AI-generated images could make it almost impossible to detect fake papers

No comments

In mid-March, a one minute video of Ukraine’s president Volodymyr Zelenskiy appeared first on social media and later on a Ukrainian news website. In it, Zelenskiy told Ukrainian soldiers to lay down their arms and surrender to Russian troops. But the video turned out to be a deepfake, a piece of synthetic media created by machine learning.

Some scientists are now concerned that similar technology could be used to commit research fraud by creating fake images of spectra or biological specimen.

‘I’ve been worried very much about these types of technologies,’ says microbiologist and science integrity expert Elisabeth Bik. ‘I think this is already happening – creating deepfake images and publishing [them].’ She suspects that the images in the over 600 completely fabricated studies that she helped uncover, which likely came from the same paper mill, may have been AI-generated.

Unlike manually manipulated images, AI-generated ones could be almost impossible to detect by eye. In a non-peer-reviewed case study, a team led by computer scientist Rongshan Yu from Xiamen University in China created a series of deepfake western blot and cancer images. Two out of three biomedical specialists were unable to distinguish them from the real thing.

Examples of generated esophageal cancer images

These esophageal cancer images are deepfakes that were created by a generative adversarial network

The problem is that deepfake images are unique, says Yu. They show none of the traces people usually look for – duplicated elements and background inconsistencies, for example. Moreover, ‘deepfake and other tools are now highly available’, says Yu. ‘It isn’t rocket science, you don’t need a top expert in AI to use them.’

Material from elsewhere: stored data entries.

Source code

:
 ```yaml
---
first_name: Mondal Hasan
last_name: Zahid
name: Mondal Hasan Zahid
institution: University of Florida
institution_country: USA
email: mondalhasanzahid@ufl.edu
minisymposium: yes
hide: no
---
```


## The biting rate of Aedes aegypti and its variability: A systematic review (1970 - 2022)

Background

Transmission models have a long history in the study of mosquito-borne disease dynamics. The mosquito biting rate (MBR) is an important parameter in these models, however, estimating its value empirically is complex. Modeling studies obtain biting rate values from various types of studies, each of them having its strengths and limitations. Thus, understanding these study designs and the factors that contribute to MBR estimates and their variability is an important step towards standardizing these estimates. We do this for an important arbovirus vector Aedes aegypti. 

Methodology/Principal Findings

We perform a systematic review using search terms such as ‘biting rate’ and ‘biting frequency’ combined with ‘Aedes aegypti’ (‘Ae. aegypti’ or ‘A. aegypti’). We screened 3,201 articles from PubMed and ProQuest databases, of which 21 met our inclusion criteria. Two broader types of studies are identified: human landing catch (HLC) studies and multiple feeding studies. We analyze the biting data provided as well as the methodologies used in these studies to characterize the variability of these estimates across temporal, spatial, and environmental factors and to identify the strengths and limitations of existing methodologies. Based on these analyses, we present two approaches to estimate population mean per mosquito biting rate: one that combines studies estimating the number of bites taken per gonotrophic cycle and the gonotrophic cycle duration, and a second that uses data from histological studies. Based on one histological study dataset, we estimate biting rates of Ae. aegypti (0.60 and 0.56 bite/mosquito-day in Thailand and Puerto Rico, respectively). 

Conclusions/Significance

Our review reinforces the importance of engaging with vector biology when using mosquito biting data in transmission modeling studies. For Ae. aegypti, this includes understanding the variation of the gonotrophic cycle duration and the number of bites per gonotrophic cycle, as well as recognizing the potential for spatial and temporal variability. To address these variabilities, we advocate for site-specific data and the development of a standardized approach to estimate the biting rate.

Deepfakes are often based on generative adversarial networks (Gan), where a generator and a discriminator try to outcompete each other. ‘One network tries to generate a fake image from white noise, let’s say a face,’ explains deepfake technology researcher John (Saniat) Sohrawardi from the Rochester Institute of Technology, US. ‘It doesn’t know how to generate a face initially, so it takes the help of a discriminator, which is another network that learns how to tell apart whether an image is real or fake.’ Eventually, the generator will fool the discriminator into thinking its images are real.

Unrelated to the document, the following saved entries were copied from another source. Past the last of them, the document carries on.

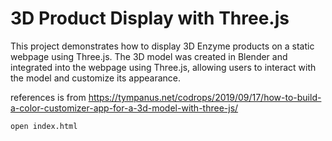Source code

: # 3D Product Display with Three.js

This project demonstrates how to display 3D Enzyme products on a static webpage using Three.js. The 3D model was created in Blender and integrated into the webpage using Three.js, allowing users to interact with the model and customize its appearance.

references is from https://tympanus.net/codrops/2019/09/17/how-to-build-a-color-customizer-app-for-a-3d-model-with-three-js/

```
open index.html
```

Given that Gans can synthesise faces that are indistinguishable from real ones, ‘I don’t think it should come as a shock that it can generate these types of fairly mundane biological images’, says Hany Farid, who specialises in digital forensics and misinformation at the University of California, Berkeley, in the US. But while deepfakes are a threat to be taken seriously, ‘I’m far more concerned about reproducibility, p-hacking, Photoshop manipulation – the old school stuff, which is still going to, I suspect, dominate for quite a while.’

Matthew Wright, director of the Rochester’s Global Cybersecurity Institute, agrees. ‘I just don’t find this to be particularly threatening, even though it’s technically quite possible and probably difficult to detect if someone did it.’

The digital artefacts left behind by machine learning could be used to identify fake images, explains Farid, though fraudsters usually find a way around such methods after only a few months. ‘In the end, the only real solution are the active ones, authenticate with hard encryption at the point of recording,’ Farid says. He believes that science’s self-correcting mechanisms will eventually dispose of fake research.

Yu says it’s unclear whether the literature already contains AI-generated images. ‘I think we have reached the point where we can no longer tell if the paper is real or fake,’ says Bik. ‘We need to work harder with institutions to have them … take part of the responsibility,’ she suggests, and take away pressure from researchers whose entire career might hinge on publishing in an international journal.